Thursday, August 19, 2021

Quick Version of Solution and its Impossibility

There's nothing physically impossible about permanently going [Benedict option]. Carve out a culture directly opposed to government, while assuming the government will continue to exist. Start with stealth. Governments are functionally blind; almost trivial to bamboozle if you don't trip their big obvious opposition-detectors.* Elaborate on anti-government security, so even if they detect something's weird you're too much trouble to be worth the effort. Do this under the assumption that the wider culture will always be pwned and therefore hostile. 

Government will always be diametrically opposed to eudaimonia. The peasants will never not be too stupid to reject coercive government. If you want to live well you must first insulate yourself against government. Treat all government and government-pwned peasants as ritual contamination. Occasional desecreation is just a fact of life, but re-consecration procedures are hardly made of phlebotinum.

However, clearly this sort of thing is psychologically impossible. 

 

I know for sure it's not impossible because the Amish have already done it. However, they are drastic, giving up all modernist technology. While certainly a net win, it shouldn't be necessary. Going Benedict is drastic enough without tripling down. 

The impossibility comes from strategically designing and choosing your own culture. This amount of agency is vanishingly rare, and comes associated with plenty of competence, meaning a man with this much agency can succeed regardless of his political surroundings, and doesn't need to go Benedict. Note the Amish arose organically, which is why their solution is somewhat inefficient. They do not and never had the ability to tune it.

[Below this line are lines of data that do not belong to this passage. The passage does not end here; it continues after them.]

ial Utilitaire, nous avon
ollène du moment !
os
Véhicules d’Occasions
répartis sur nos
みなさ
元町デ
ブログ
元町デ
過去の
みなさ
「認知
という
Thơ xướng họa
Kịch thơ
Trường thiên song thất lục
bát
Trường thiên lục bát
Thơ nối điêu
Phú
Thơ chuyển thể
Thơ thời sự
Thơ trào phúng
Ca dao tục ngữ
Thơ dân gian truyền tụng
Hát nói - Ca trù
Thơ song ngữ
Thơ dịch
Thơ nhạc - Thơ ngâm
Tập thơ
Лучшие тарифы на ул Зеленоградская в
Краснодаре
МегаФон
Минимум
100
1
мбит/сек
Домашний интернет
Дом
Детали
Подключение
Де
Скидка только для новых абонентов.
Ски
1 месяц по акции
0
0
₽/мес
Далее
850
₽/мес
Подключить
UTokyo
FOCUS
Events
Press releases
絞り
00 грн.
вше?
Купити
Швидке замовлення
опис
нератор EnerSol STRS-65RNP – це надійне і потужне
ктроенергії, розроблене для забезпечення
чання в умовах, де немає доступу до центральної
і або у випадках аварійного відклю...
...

*E.g. say ninja instead of jogger. Even in the unlikely event that the ignorant peasants start adopting this sort of thing, you'll have plenty of warning and be able to change before it becomes a problem. However, your Benedict sect should never seem "cool," primarily because it means you're doing it wrong, but also to prevent exactly this sort of inconvenience. 

Strategically being anti-cool is one of the things which destructively blows the minds of even the staunchest anti-conformist.

4 comments:

Alrenous said...

Imagine in detail how it would play out. Realize it can't possibly play out.

Each Benedict sect needs a bishop exactly the way Amish towns have bishops. The sect will try to have a bishop, but it won't work. The members won't follow the bishop. The sect will have to try a few ways of having a bishop until it finds a good one. Except when it tries a second way, the sect will collapse because it will be 'discredited' or whatever we call the rhetorical mistake that just occurred. The sect members need rhetoric resistance, and again we're talking a skill so vanishingly rare that two have never been in one room at one time.

Anonymous said...

Towns are full of atomized individuals and that doesn't really describe well what the Amish do. Think more like a clan where the family's elder serves as bishop. But, many Americans are forgetting how to form nuclear families let alone a network of nuclear families....

Also, Americans are forgetting how Christianity works, so they won't have the right expectations for a bishop. A coach might be a more familiar model.

Dave said...

The Amish are grandfathered in, but any sect you create these days is going to get Waco'd. You could try starting it in another country, but most other national governments are not keen on the idea either.

Alrenous said...

Yes, there's always some excuse for sitting so sedentarily and doing nothing.